If I set the need toolchain via command line everything works.
SCOREP_WRAPPER=off cmake … -DCMAKE_C_COMPILER=scorep-gcc -DCMAKE_CXX_COMPILER=scorep-g++ -DCMAKE_C_COMPILER_AR=/usr/bin/gcc-ar-6 -DCMAKE_AR=/usr/bin/ar -DCMAKE_LINKER=/usr/bin/ld

I’m using cmake version 3.18.0-rc3.

Is this the expected behavior? How can i set a custom compiler without
needing to set the ar? And if I need to set it is there a way to set in
the CMakeLists.txt?

Thank you,

PS: I have also attached the CMakeOutput.log files for the run with set
and the command line options.

CMakeOutput-set.log (17.6 KB)

CMakeOutput-cmd.log (17.5 KB)

What I found worked reliably for me is to set CC and CXX (and, as needed, CUDACXX) environment variables before running cmake.

Remember that the compiler is saved in the cache, so I’d start with a new build directory whenever you change. And, to make your life easier, I’d make a script that captures all your required customizations before running cmake.


thanks for the advice, however I’ve already tried setting the compiler via environment variable and got the same result as setting it via cmake option (-DCMAKE_C…).
I also threw my build directory away between each test.
I’m also using a script right now for the builds because I have to set the whole toolchain via command line options. :slight_smile: But isn’t there a way to get cmake’s toolchain detection working with a custom compiler?
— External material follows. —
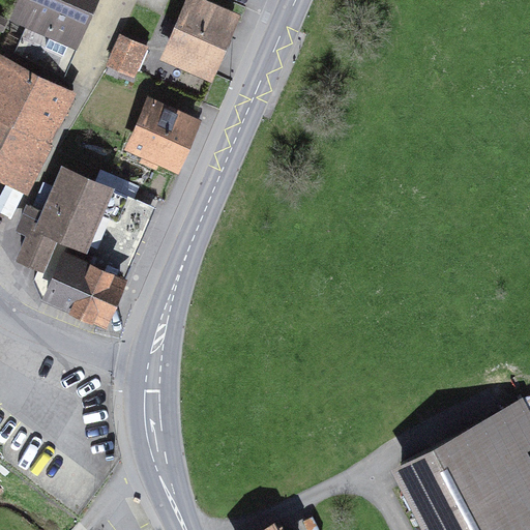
[(21,0),(15,16),(79,45),(98,0),(21,0)]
IIRC this behavior is intended to find the proper tools for GCC with a prefix. So it finds that the gcc executable has a prefix “scorep-” and uses that to find all other related tools.

Hi Hendrik,

thanks and I think you are right, because if I don’t use their gcc wrapper but instead the following everything works fine.

cmake --verbose … -DCMAKE_C_COMPILER=scorep -DCMAKE_C_COMPILER_ARG1=gcc

Since I didn’t find any Documentation about “CMAKE_C_COMPILER_ARG1” is this variable deprecated or should it not be used?

YMMV, and if this doesn’t work in your environment, I believe you, but I want to emphasize the difference between setting CC and CXX versus setting CMAKE_C_COMPILER and CMAKE_CXX_COMPILER. What I’m suggesting may very well be an anti-pattern; I’m just reporting that it works for me.

I dont think it is a antipatern, espacially since its recommended in the FAQs. However your persisitence made me also try to set CC to the scorep tool including parameters (not the wrapper) and CMake actually parsed that correctly. Thanks now I don’t have to override the internal ARG1 variable.

You should consider using the C_COMPILER_LAUNCHER property, which is initialized by the value of the CMAKE_C_COMPILER_LAUNCHER variable.

Dear Hendrik,

do you have any pointers since when this intended behavior exists, where it is documented, and (as it is good habit for heuristics), how to disable it?


I don’t think there are mechanisms to disable it. It’s probably just considered part of “how to find a GCC toolchain” since cross-compilers tend to use prefixes for the entire toolchain. Please open an issue requesting documentation of this behavior; it can’t hurt to have it mentioned somewhere.